I’ve pretty much had it with the NFL. Salary cap. free agency, steroids, and the league drug abuse policy have combined to leave little left to cheer for. I was a loyal Raider fan until about half way through their sojourn to LaLa land. The on field heroics of the Snake, Ghost, Freddy Biletnikoff, Ray Guy, Marv Hubbard, Pete Banaszak, Jim Plunkett, Marcus Allen, Lester Hayes, Skip Thomas, Jack Tatum, and especially George Blanda are still warm memories 30 years on.

Then the Forty-niners came to fore and had a glorious decade or so under owner Eddie deBartolo, Jr. and President and General Manager Carmen Policy. Two stellar quarterbacks in Montana and Steve Young who were teamed with the all time greatest receiver, Jerry Rice, along with top notch running backs provided ample stimulus for football interest.

The greatness of those teams faded and didn’t leave much. New England is doing well, and I’ve always had a warm spot in my heart for Bret Favre, while the Steelers look tough under the guidance of Ben Roethlisberger.
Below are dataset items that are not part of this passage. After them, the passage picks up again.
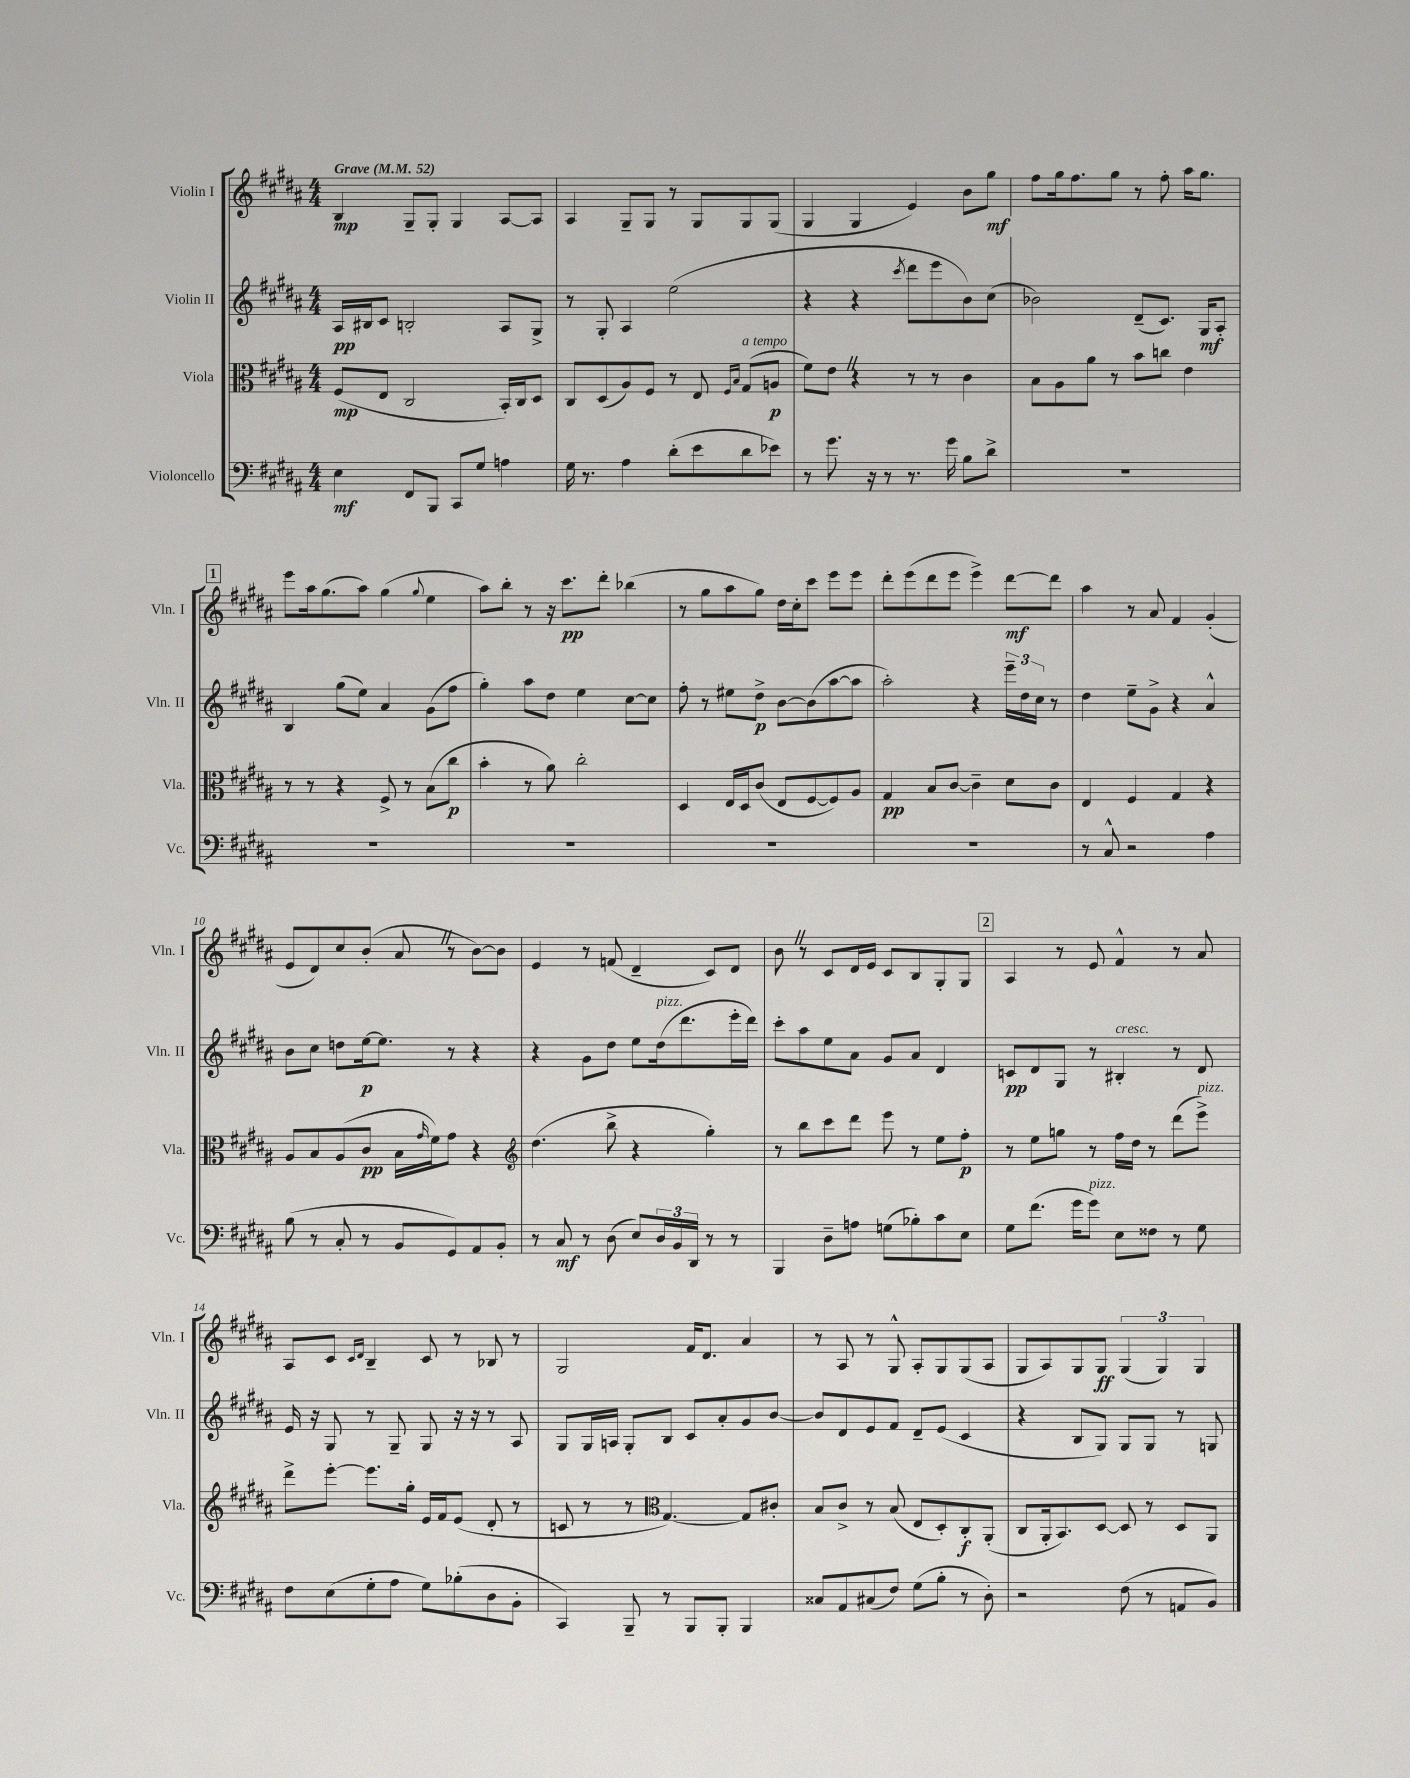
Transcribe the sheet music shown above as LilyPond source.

<<
\new StaffGroup <<
\new Staff = "s0" \with { instrumentName = "Violin I" shortInstrumentName = "Vln. I" } {
    \clef treble \key b \major \numericTimeSignature \time 4/4 \tempo "Grave" 4 = 52
    b4\mp gis8-- gis8-. gis4 ais8~ ais8 |
    ais4 gis8-- gis8 r8 gis8 gis8 gis8( |
    gis4 gis4 e'4) b'8 gis''8\mf |
    fis''8 gis''16 fis''8. gis''8 r8 fis''8-. ais''16 gis''8. |
    \mark \markup { \box "1" } e'''8 ais''16 gis''8.( ais''8) gis''4( \appoggiatura { gis''8 } e''4 |
    ais''8) b''8-. r8 r16 cis'''8.\pp dis'''8-. bes''4( |
    r8 gis''8 ais''8 gis''8) dis''16 cis''16-. cis'''8 e'''8 e'''8 |
    dis'''8-. e'''8( dis'''8 e'''8 e'''4->) dis'''8~\mf dis'''8 |
    ais''4 r8 ais'8 fis'4 gis'4-.( |
    e'8 dis'8) cis''8 b'8-.( ais'8 \once \override BreathingSign.text = \markup { \musicglyph "scripts.caesura.straight" } \breathe r8 b'8~) b'8 |
    e'4 r8 f'8( dis'4-- cis'8) dis'8 |
    b'8 \once \override BreathingSign.text = \markup { \musicglyph "scripts.caesura.straight" } \breathe r8 cis'8 dis'16 e'16 cis'8 b8 gis8-. gis8 |
    \mark \markup { \box "2" } ais4 r8 e'8 fis'4-^ r8 ais'8 |
    ais8 cis'8 \grace { cis'16 dis'16 } b4-- cis'8 r8 bes8 r8 |
    gis2 fis'16 dis'8. ais'4 |
    r8 ais8 r8 gis8-^ ais8-. gis8 gis8( ais8 |
    gis8 ais8) gis8 gis8\ff \tuplet 3/2 { gis4( gis4) gis4 } \bar "|." |
}
\new Staff = "s1" \with { instrumentName = "Violin II" shortInstrumentName = "Vln. II" } {
    \clef treble \key b \major \numericTimeSignature \time 4/4
    ais16\pp bis16 cis'8 b2-. ais8 gis8-> |
    r8 gis8-. ais4 e''2( |
    r4 r4 \acciaccatura { cis'''8 } dis'''8 e'''8 b'8) cis''8( |
    bes'2) dis'8--( cis'8.) gis16\mf ais8-. |
    \mark \markup { \box "1" } b4 gis''8( e''8) ais'4 gis'8( fis''8 |
    gis''4-.) ais''8 dis''8 e''4 cis''8~ cis''8 |
    fis''8-. r8 eis''8 dis''8->\p b'8~ b'8( ais''8~ ais''8 |
    ais''2-.) r4 \tuplet 3/2 { e'''16-- dis''16 cis''16 } r8 |
    dis''4 e''8-- gis'8-> r4 ais'4-^ |
    b'8 cis''8 d''8 e''16~\p e''8. r8 r4 |
    r4 gis'8 dis''8 e''8 dis''16^\markup { \italic "pizz." }( dis'''8. e'''16-. dis'''16) |
    cis'''8-. ais''8 e''8 ais'8 gis'8 ais'8 dis'4 |
    \mark \markup { \box "2" } c'8\pp dis'8 gis8 r8 bis4-.^\markup { \italic "cresc." } r8 dis'8 |
    e'16 r16 gis8 r8 gis8-- gis8 r16 r16 r8 ais8 |
    gis8 gis16 a16 gis8-. b8 cis'8 ais'8-. gis'8 b'8~ |
    b'8 dis'8 e'8 fis'8 dis'8-- e'8( cis'4 |
    r4 b8 gis8) gis8 gis8 r8 g8 \bar "|." |
}
\new Staff = "s2" \with { instrumentName = "Viola" shortInstrumentName = "Vla." } {
    \clef alto \key b \major \numericTimeSignature \time 4/4
    fis8\mp( e8 cis2 b,16-.) cis16 dis8 |
    cis8 dis8( ais8) fis8 r8 e8 \grace { fis16 b16 } gis8^\markup { \italic "a tempo" }( a8\p |
    fis'8) e'8 \once \override BreathingSign.text = \markup { \musicglyph "scripts.caesura.straight" } \breathe r4 r8 r8 cis'4 |
    b8 ais8 ais'8 r8 b'8 c''8 e'4 |
    \mark \markup { \box "1" } r8 r8 r4 fis8-> r8 b8( cis''8\p |
    b'4-. r8 ais'8) cis''2-. |
    dis4 e16 dis16 cis'8( e8 fis8~ fis8) ais8 |
    gis4\pp b8 cis'8~ cis'4-- dis'8 cis'8 |
    e4 fis4 gis4 r4 |
    ais8 b8 ais8( cis'8\pp b16 \grace { gis'16 } fis'16) gis'8 r4 |
    \clef treble dis''4.( b''8-> r4 gis''4-.) |
    r8 b''8 cis'''8 dis'''8 e'''8 r8 e''8 fis''8-.\p |
    \mark \markup { \box "2" } r8 e''8 g''8 r8 fis''16 dis''16 r8 dis'''8( e'''8->^\markup { \italic "pizz." }) |
    dis'''8-> e'''8~-. e'''8. gis''16-. e'16 fis'16 e'8( dis'8-. r8 |
    c'8 r8 r8 \clef alto gis4.~) gis8 cis'8-. |
    b8 cis'8-> r8 b8( e8 dis8-.) cis8-.\f ais,8-.( |
    cis8 ais,16-. b,8.) dis8~ dis8 r8 dis8 ais,8 \bar "|." |
}
\new Staff = "s3" \with { instrumentName = "Violoncello" shortInstrumentName = "Vc." } {
    \clef bass \key b \major \numericTimeSignature \time 4/4
    e4\mf fis,8 b,,8 cis,8 gis8 a4 |
    gis16 r8. ais4 dis'8-.( e'8 dis'8 ees'8) |
    r8 gis'8. r16 r8 r8. gis'16 b8 dis'8-> |
    r1 |
    \mark \markup { \box "1" } R1 |
    R1 |
    R1 |
    R1 |
    r8 cis8-^ r2 ais4 |
    b8( r8 cis8-. r8 b,8 gis,8) ais,8 b,8-. |
    r8 cis8\mf r8 dis8( e8) \tuplet 3/2 { dis16 b,16 dis,16 } r8 r8 |
    b,,4 dis8-- a8 g8( bes8-.) cis'8 e8 |
    \mark \markup { \box "2" } gis8 fis'8.( gis'16 gis'8^\markup { \italic "pizz." }) e8 fisis8 r8 gis8 |
    fis8 e8( gis8-. ais8 gis8) bes8-.( dis8 b,8-. |
    cis,4) b,,8-- r8 b,,8 b,,8-. b,,4 |
    cisis8 ais,8 cis8( fis8) gis8( b8-. r8 dis8-.) |
    r2 fis8( r8 a,8 b,8) \bar "|." |
}
>>
>>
But that’s about it, folks.

College ball is a really very acceptable alternative. I had nothing better to do last New Year’s Day than watch the tube as there was an active rain storm over the valley. I don’t recall having previously seen an athletic competition as exciting as the UT-Michigan Rose Bowl game. Both teams gave it their all and the matter was decided in the closing seconds by UT’s somewhat less than reliable kicker. Those young men played their hearts out and whoever won it truly deserved it.

I saw another yesterday. The USC-Notre Dame game was 60 minutes of bone jarring contact, controversy, voluptuous cheer leaders, player determination and just plain fun American athletics free of product endorsements.

It, too, was decided in the closing seconds of the game.

College football has become big business. A few years ago there was a realignment of conferences. Being Texan, I fondly remember the old Southwestern Conference. Dan Jenkins used the TCU Horned Frogs as a backdrop for his hilarious trilogy on football.

It turns out the Toads are now nationally ranked number 25. They are 6 and 1 and have only beaten one team with a record of better than .500. One would suspect someone or several someones of being less than honest with their vote. But then what would American sports be without some scandal somewhere?